▶ _EXCERPT PROVIDED_
----------------
A Novel Renewable Energy Management System for Optimal Dispatching of Hybrid Wind and Marine Current Turbines

  • Muhammad Bashar Anwar

Student thesis: Master's Thesis


Wind is the most dominant source of renewable energy across the world, however, the unpredictable and intermittent nature of wind power raises serious issues concerning stability, security and reliability problems for the power system. Grid integration of wind energy, thus, is a major challenge as grid codes require electricity generation units to schedule their dispatch ahead of the trading period and to limit the power fluctuations. Unlike the random nature of wind, marine currents are highly predictable and consequently marine currents (MCTs) are increasingly gaining scholarly attention as a viable source of renewable energy. Taking in to consideration the slow, cyclic and highly predictable nature of marine current speeds, this thesis proposes a novel strategy for mitigating the effects of wind intermittency by developing hybrid off-shore wind and sea flow marine current turbines. In order to accurately forecast wind speeds, a prediction model based on bootstrapped Artificial Neural Networks (ANNs) has been developed and validated. Marine current speeds have been mathematically modeled using the Harmonic Analysis Method (HAM). Subsequently, a Renewable Energy Management System (REMS) with a novel dispatching strategy using minimum energy storage has been designed and implemented. This strategy is based on the UK electricity market regulations and the predicted wind and current speeds. The results demonstrate the effectiveness of the proposed method which ensures secure dispatch and significant cost saving potential. Additionally, a new frequency control strategy specifically designed for Marine Current Turbines (MCTs) has been proposed and developed. This strategy is based on the combination of inertial response and a deloaded margin of 10%. The presented technique is verified at varying load levels and different marine speeds. The simulation results demonstrate the capability of the proposed frequency control strategy in satisfying the grid code requirements and improving frequency regulation and transient response.
----------------
▶ _BRIEF A_
From the thesis abstract above, list the aspects of the power system that the unpredictable and intermittent nature of wind power raises serious issues about.
▶ _BRIEF B_
For each statement, say whether it agrees with the thesis abstract above, and quote the words that decide it: (i) Marine current speeds were modeled with the Harmonic Analysis Method. (ii) The frequency control strategy for marine current turbines uses a deloaded margin of 20%. (iii) The dispatching strategy is based on German electricity market regulations.

▶ _EXTRACTED DATA_
----------------
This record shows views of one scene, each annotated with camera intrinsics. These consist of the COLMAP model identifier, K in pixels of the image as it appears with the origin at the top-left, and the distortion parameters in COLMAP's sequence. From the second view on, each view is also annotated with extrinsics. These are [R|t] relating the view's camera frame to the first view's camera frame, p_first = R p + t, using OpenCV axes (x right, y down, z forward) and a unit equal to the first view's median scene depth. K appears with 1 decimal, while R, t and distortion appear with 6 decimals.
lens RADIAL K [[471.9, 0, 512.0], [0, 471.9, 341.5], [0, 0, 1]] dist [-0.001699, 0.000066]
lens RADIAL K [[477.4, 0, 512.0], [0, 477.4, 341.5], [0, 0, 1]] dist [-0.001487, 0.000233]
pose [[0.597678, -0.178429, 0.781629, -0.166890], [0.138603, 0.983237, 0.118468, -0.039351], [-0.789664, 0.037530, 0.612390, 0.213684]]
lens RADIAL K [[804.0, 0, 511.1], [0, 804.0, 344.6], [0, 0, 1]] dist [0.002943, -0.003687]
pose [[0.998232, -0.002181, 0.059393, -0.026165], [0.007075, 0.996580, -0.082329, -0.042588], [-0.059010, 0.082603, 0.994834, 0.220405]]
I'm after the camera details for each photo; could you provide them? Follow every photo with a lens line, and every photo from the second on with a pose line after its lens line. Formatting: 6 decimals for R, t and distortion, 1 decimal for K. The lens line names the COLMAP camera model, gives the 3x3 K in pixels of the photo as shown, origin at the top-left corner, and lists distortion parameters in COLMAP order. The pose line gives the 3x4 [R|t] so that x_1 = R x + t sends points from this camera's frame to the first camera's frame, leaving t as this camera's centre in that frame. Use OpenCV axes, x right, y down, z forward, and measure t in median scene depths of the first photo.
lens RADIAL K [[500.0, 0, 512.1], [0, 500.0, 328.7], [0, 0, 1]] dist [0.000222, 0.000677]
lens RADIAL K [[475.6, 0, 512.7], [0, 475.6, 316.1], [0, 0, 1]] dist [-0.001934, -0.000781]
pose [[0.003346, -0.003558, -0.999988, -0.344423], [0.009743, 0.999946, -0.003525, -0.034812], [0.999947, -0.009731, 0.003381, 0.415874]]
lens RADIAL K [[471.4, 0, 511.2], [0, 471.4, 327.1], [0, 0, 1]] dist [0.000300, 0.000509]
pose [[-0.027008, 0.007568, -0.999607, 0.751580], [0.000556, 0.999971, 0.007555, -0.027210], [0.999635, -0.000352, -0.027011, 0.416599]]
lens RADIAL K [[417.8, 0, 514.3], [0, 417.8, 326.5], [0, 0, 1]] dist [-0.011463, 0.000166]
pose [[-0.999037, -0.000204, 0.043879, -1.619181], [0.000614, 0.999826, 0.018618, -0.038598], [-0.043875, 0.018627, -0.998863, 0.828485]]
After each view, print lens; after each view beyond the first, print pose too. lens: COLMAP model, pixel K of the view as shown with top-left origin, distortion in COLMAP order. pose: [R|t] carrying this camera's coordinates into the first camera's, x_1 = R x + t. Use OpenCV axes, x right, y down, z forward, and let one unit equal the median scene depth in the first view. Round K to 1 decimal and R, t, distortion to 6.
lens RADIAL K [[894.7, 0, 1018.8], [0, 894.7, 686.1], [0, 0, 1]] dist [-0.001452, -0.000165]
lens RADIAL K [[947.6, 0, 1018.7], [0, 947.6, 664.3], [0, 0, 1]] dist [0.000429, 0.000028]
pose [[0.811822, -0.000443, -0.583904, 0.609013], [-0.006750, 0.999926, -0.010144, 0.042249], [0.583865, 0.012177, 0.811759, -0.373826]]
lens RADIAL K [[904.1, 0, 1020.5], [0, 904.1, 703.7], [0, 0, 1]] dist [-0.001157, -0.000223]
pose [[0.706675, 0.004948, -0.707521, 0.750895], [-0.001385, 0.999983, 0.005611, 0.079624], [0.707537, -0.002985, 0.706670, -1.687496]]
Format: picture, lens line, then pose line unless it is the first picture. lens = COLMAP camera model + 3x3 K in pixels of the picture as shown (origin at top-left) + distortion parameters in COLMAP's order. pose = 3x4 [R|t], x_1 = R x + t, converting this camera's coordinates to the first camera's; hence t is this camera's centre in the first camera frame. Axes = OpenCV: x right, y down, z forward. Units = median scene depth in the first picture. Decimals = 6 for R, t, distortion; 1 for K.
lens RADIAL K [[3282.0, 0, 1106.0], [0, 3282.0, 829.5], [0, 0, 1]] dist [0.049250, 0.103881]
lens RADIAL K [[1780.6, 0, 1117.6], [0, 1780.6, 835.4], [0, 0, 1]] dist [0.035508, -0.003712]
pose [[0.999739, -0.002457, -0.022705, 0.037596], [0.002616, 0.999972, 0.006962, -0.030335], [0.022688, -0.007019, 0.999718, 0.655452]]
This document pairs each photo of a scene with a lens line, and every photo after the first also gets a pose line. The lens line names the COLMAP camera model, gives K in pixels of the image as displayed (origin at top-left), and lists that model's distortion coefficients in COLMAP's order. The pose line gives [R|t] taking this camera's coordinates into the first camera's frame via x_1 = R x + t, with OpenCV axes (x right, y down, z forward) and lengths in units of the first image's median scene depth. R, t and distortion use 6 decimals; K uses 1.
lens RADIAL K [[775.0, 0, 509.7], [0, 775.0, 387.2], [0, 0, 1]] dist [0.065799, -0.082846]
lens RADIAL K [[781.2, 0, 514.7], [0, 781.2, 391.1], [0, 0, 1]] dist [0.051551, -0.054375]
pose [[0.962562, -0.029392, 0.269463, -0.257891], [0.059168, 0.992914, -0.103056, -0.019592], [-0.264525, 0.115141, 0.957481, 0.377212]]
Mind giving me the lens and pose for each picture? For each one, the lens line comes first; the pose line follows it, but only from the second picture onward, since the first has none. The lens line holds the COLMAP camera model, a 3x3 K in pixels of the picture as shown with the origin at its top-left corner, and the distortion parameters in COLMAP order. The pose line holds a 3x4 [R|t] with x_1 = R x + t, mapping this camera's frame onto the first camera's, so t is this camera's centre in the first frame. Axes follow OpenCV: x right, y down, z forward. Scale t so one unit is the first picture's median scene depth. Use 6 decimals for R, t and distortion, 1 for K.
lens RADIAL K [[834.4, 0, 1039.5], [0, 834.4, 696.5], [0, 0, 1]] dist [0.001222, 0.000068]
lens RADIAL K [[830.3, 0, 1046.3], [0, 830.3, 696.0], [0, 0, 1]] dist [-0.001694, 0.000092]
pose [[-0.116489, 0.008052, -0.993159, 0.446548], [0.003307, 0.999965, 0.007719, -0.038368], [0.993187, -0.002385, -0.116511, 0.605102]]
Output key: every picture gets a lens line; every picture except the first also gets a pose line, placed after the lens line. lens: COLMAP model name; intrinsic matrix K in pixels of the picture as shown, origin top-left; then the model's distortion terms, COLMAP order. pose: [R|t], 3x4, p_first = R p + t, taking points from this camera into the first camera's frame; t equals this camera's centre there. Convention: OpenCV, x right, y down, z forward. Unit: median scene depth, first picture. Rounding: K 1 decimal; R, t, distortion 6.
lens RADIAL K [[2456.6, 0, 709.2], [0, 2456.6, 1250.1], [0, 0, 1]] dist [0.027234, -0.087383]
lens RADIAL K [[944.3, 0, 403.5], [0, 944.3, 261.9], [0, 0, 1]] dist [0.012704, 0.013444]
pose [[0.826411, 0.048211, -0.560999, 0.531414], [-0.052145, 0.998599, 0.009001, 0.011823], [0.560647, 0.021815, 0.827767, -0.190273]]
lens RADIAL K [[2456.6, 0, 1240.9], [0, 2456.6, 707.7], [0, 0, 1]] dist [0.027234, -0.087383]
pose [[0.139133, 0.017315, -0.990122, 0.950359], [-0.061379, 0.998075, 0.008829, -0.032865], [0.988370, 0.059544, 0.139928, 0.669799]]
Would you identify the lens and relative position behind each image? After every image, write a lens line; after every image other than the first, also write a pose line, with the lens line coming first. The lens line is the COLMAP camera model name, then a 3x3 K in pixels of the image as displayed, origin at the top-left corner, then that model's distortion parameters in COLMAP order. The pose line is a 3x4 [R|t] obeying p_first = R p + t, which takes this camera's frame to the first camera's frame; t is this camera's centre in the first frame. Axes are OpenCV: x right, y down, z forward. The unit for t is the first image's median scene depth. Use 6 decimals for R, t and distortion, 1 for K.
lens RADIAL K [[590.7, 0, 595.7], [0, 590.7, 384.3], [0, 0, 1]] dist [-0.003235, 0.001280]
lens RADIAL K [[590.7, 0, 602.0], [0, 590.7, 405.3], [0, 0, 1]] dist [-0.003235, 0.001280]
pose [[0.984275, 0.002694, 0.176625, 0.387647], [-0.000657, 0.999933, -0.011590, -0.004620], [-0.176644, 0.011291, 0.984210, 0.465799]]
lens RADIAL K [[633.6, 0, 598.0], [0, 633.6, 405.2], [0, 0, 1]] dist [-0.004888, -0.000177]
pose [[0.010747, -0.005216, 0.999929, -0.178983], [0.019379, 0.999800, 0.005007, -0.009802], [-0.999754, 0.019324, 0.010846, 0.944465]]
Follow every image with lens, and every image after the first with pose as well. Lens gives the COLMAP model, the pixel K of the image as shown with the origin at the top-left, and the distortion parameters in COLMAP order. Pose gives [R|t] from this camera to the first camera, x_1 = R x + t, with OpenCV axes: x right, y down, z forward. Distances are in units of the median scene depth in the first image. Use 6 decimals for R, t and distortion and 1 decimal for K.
----------------
▶ _EXERCISE ANSWER A_
Stability, security and reliability.

▶ _EXERCISE ANSWER B_
(i) Yes: "Marine current speeds have been mathematically modeled using the Harmonic Analysis Method (HAM)."
(ii) No: "a deloaded margin of 10%."
(iii) No: "This strategy is based on the UK electricity market regulations."